YOUR INSTRUCTIONS
Could you reproduce every line of text in the entries below word for word, leaving out the pictures?

DATA IN THIS EXERCISE

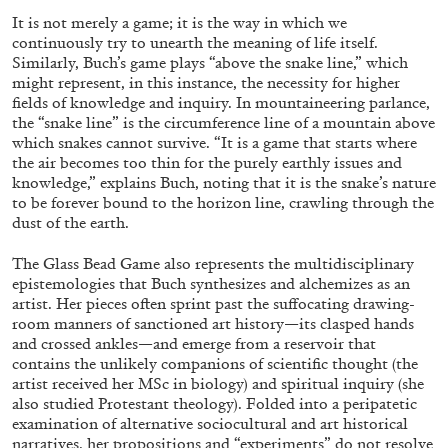
It is not merely a game; it is the way in which we
continuously try to unearth the meaning of life itself.
Similarly, Buch’s game plays “above the snake line,” which
might represent, in this instance, the necessity for higher
fields of knowledge and inquiry. In mountaineering parlance,
the “snake line” is the circumference line of a mountain above
which snakes cannot survive. “It is a game that starts where
the air becomes too thin for the purely earthly issues and
knowledge,” explains Buch, noting that it is the snake’s nature
BRIAN DILLON
to be forever bound to the horizon line, crawling through the
dust of the earth.
The Exhaustion of Literature
by Brian Dillon
The Glass Bead Game also represents the multidisciplinary
epistemologies that Buch synthesizes and alchemizes as an
artist. Her pieces often sprint past the suffocating drawing-
room manners of sanctioned art history—its clasped hands
and crossed ankles—and emerge from a reservoir that
contains the unlikely companions of scientific thought (the
03.08.2026
READING TIME
11′
ESSAYS
artist received her MSc in biology) and spiritual inquiry (she
also studied Protestant theology). Folded into a peripatetic
examination of alternative sociocultural and art historical
narratives, her propositions and “experiments” do not resolve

RESPONSE TO THIS TASK
It is not merely a game; it is the way in which we
continuously try to unearth the meaning of life itself.
Similarly, Buch’s game plays “above the snake line,” which
might represent, in this instance, the necessity for higher
fields of knowledge and inquiry. In mountaineering parlance,
the “snake line” is the circumference line of a mountain above
which snakes cannot survive. “It is a game that starts where
the air becomes too thin for the purely earthly issues and
knowledge,” explains Buch, noting that it is the snake’s nature
BRIAN DILLON
to be forever bound to the horizon line, crawling through the
dust of the earth.
The Exhaustion of Literature
by Brian Dillon
The Glass Bead Game also represents the multidisciplinary
epistemologies that Buch synthesizes and alchemizes as an
artist. Her pieces often sprint past the suffocating drawing-
room manners of sanctioned art history—its clasped hands
and crossed ankles—and emerge from a reservoir that
contains the unlikely companions of scientific thought (the
03.08.2026
READING TIME
11′
ESSAYS
artist received her MSc in biology) and spiritual inquiry (she
also studied Protestant theology). Folded into a peripatetic
examination of alternative sociocultural and art historical
narratives, her propositions and “experiments” do not resolve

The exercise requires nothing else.